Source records
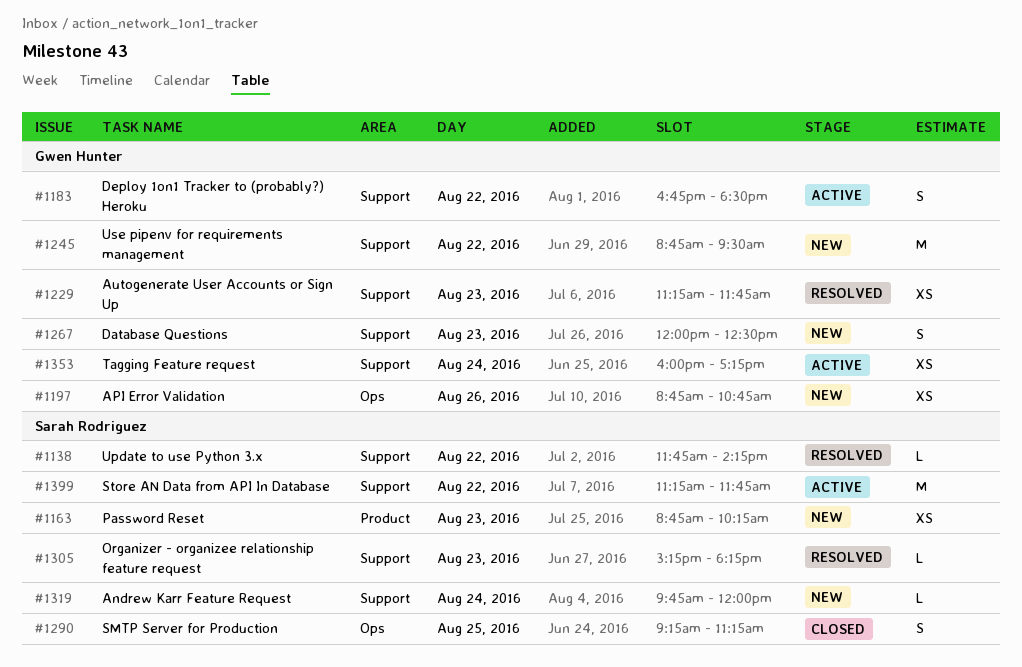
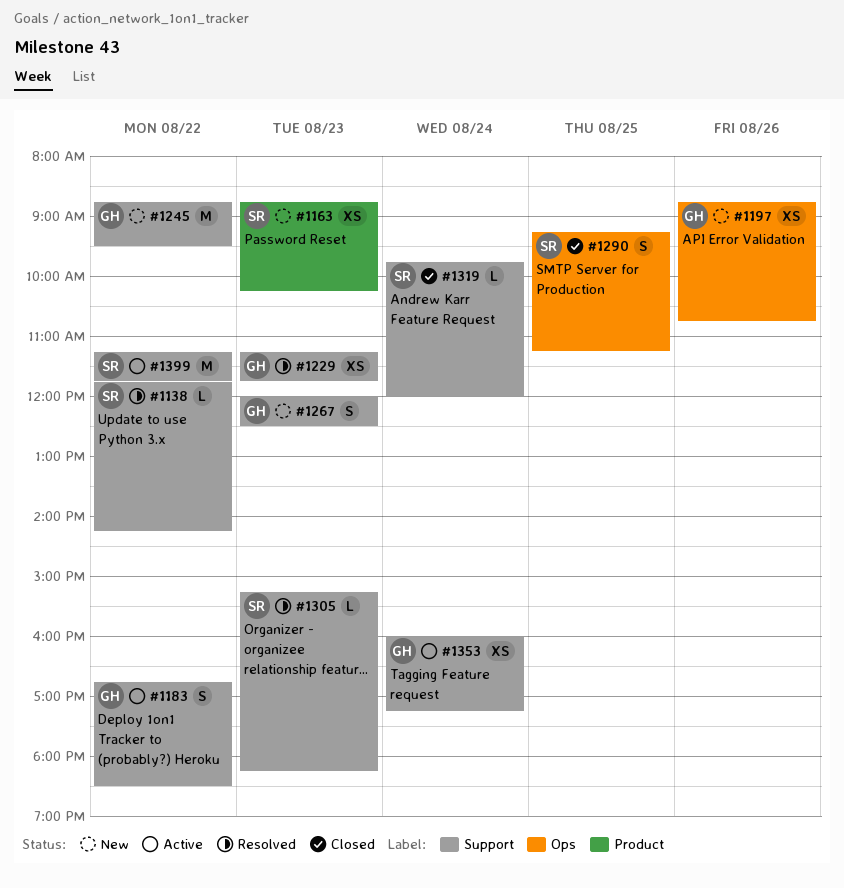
#1319, status: New -> Closed

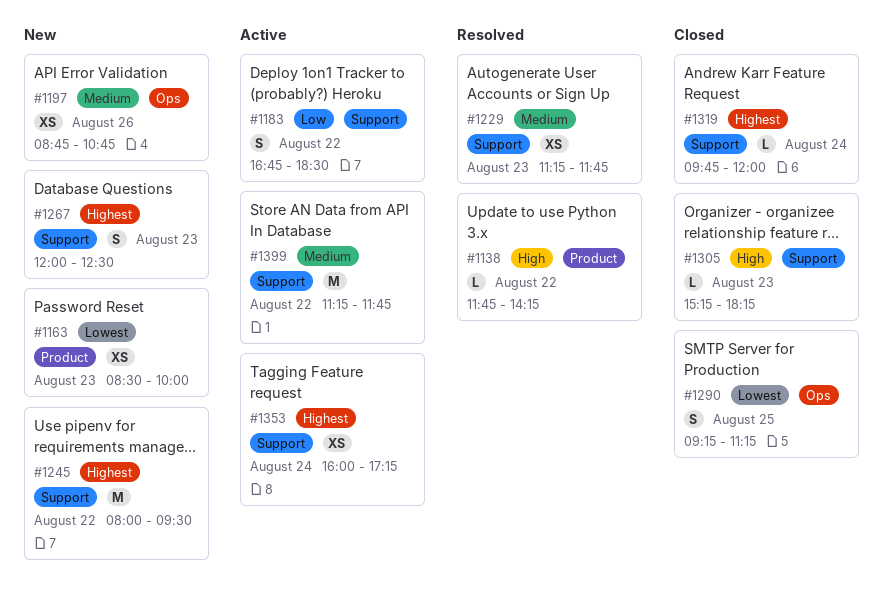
#1138, label: Support -> Product
#1163, begins: 08:45 -> 08:30
#1163, ends: 10:15 -> 10:00
#1245, begins: 08:45 -> 08:00
#1305, status: Resolved -> Closed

## WHAT TO WORK ON
Each line from the one containing "#1245, begins: 08:45 -> 08:00" to the final line of the entries above must be returned exactly, and no other line may appear.

## RESPONSE
#1245, begins: 08:45 -> 08:00
#1305, status: Resolved -> Closed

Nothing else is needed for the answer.